Truist did not respond to Banking Dive’s request for a list of branches that are expected to close.
A Truist spokesperson told American Banker that nine branches are set to close in North Carolina and seven in the Washington, D.C., metropolitan area. The firm is expected to shutter branches in Alabama, Georgia, Kentucky, Maryland, North Carolina and West Virginia, the publication reported.
The Atlanta Business Chronicle reported that the lender will close eight branches in Georgia, including four in Atlanta.
“For the vast majority of branches that are closing, clients will have access to a branch about two and a half miles away on the average,” Brian Davis, director of consumer and small business banking communications, said in a statement. “In response to our clients’ evolving preferences, these decisions create additional opportunities for investment in our digital capabilities.”
Following the closures, Truist will operate 1,900 branches and 2,900 ATMs, Davis said.
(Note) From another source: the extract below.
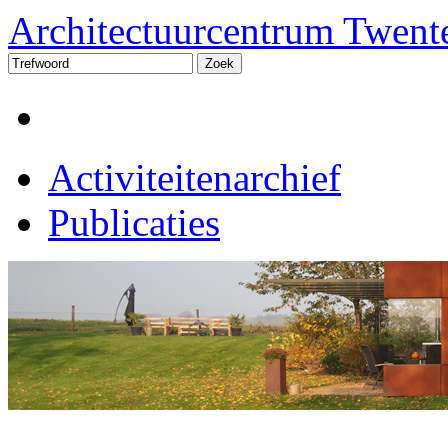
Architectuurcentrum Twent
Activiteitenarchief
Publicaties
“We understand that in-person service and caring conversations are still important to many of our clients,” Davis said.
Truist CEO Bill Rogers announced plans to consolidate the bank’s branch network in September, part of the firm’s efforts to shave $750 million off gross costs over the next 12 to 18 months.
The firm, which was formed after BB&T’s $28 billion acquisition of SunTrust in 2019, has struggled to realize some of the cost savings that executives had projected as a result of the merger.
At the time of the merger’s announcement, bank executives had pledged the deal would achieve $1.6 billion in annual net savings by early 2022, but systems integrations and branch consolidation delays forced leadership to revise that target. The bank said it eventually hit its goal at the end of 2022.
Part of the bank’s savings plan includes trimming $200 million by 2025 through reducing tech spend. Plans to consolidate its branch network, certain business lines, and to cut four division heads will save Truist an additional $250 million, the firm said.
Planned job cuts are expected to save the firm roughly $300 million annually, according to a presentation Rogers and CFO Mike Maguire gave during the Barclays Global Financial Services Conference in September.